DATA UNDER STUDY: Begin
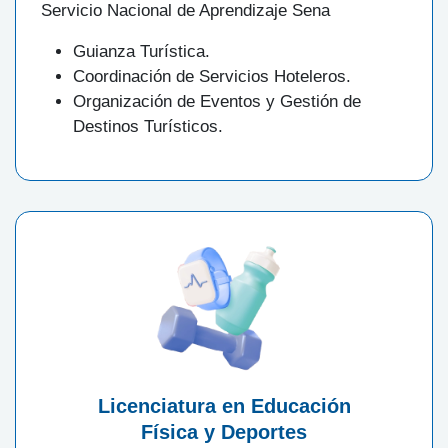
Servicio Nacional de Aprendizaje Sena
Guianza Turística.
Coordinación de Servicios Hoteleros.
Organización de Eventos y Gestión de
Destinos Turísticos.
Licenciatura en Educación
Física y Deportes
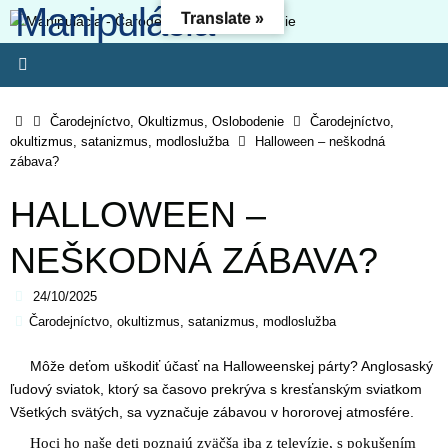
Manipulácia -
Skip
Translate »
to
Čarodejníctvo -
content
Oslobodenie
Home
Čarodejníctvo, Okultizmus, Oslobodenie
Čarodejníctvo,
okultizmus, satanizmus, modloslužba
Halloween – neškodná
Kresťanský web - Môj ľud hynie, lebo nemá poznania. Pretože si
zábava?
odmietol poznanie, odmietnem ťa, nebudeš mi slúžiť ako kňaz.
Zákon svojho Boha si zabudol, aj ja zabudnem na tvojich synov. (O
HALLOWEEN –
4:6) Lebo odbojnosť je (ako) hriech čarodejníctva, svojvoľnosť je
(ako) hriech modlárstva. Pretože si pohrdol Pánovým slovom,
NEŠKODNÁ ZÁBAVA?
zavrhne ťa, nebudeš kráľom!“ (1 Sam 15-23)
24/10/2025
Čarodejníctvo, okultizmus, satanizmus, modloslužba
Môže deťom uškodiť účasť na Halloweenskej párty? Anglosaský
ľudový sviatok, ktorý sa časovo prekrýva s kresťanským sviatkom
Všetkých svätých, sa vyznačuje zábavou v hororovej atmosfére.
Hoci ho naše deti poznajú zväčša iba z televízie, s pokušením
DATA UNDER STUDY: End
▶ EXERCISE PROMPT
Render the text read from all the items as a JSON list of strings, one string per line, with blank lines omitted and the pictures left out.

▶ RESPONSE AREA
[
  "Servicio Nacional de Aprendizaje Sena",
  "Guianza Turística.",
  "Coordinación de Servicios Hoteleros.",
  "Organización de Eventos y Gestión de",
  "Destinos Turísticos.",
  "Licenciatura en Educación",
  "Física y Deportes",
  "Manipulácia -",
  "Skip",
  "Translate »",
  "to",
  "Čarodejníctvo -",
  "content",
  "Oslobodenie",
  "Home",
  "Čarodejníctvo, Okultizmus, Oslobodenie",
  "Čarodejníctvo,",
  "okultizmus, satanizmus, modloslužba",
  "Halloween – neškodná",
  "Kresťanský web - Môj ľud hynie, lebo nemá poznania. Pretože si",
  "zábava?",
  "odmietol poznanie, odmietnem ťa, nebudeš mi slúžiť ako kňaz.",
  "Zákon svojho Boha si zabudol, aj ja zabudnem na tvojich synov. (O",
  "HALLOWEEN –",
  "4:6) Lebo odbojnosť je (ako) hriech čarodejníctva, svojvoľnosť je",
  "(ako) hriech modlárstva. Pretože si pohrdol Pánovým slovom,",
  "NEŠKODNÁ ZÁBAVA?",
  "zavrhne ťa, nebudeš kráľom!“ (1 Sam 15-23)",
  "24/10/2025",
  "Čarodejníctvo, okultizmus, satanizmus, modloslužba",
  "Môže deťom uškodiť účasť na Halloweenskej párty? Anglosaský",
  "ľudový sviatok, ktorý sa časovo prekrýva s kresťanským sviatkom",
  "Všetkých svätých, sa vyznačuje zábavou v hororovej atmosfére.",
  "Hoci ho naše deti poznajú zväčša iba z televízie, s pokušením"
]